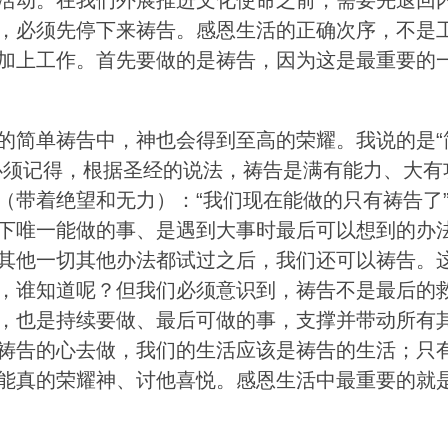
活动。在我们外展推进文化使命之前，需要先退回
，必须先停下来祷告。感恩生活的正确次序，不是
加上工作。首先要做的是祷告，因为这是最重要的
的简单祷告中，神也会得到至高的荣耀。我说的是“
必须记得，根据圣经的说法，祷告是满有能力、大有
（带着绝望和无力）：“我们现在能做的只有祷告了
下唯一能做的事、是遇到大事时最后可以想到的办
其他一切其他办法都试过之后，我们还可以祷告。
，谁知道呢？但我们必须意识到，祷告不是最后的
，也是持续要做、最后可做的事，支撑并带动所有
祷告的心去做，我们的生活应该是祷告的生活；只
能真的荣耀神、讨他喜悦。感恩生活中最重要的就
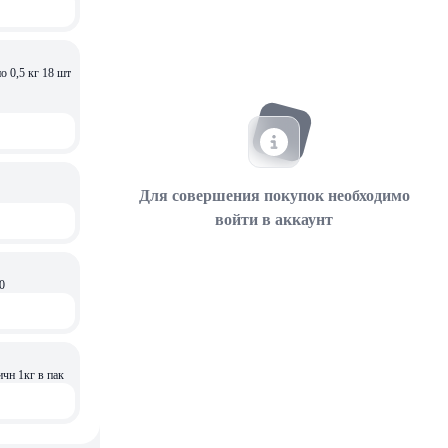
о 0,5 кг 18 шт
Для совершения покупок необходимо
войти в аккаунт
0
чн 1кг в пак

* _Work required_: Go to the line with "о 0,5 кг 18 шт" and set down that line and every line after it, through the end of the material above, word for word.

* _Answer for the task_:
о 0,5 кг 18 шт
Для совершения покупок необходимо
войти в аккаунт
0
чн 1кг в пак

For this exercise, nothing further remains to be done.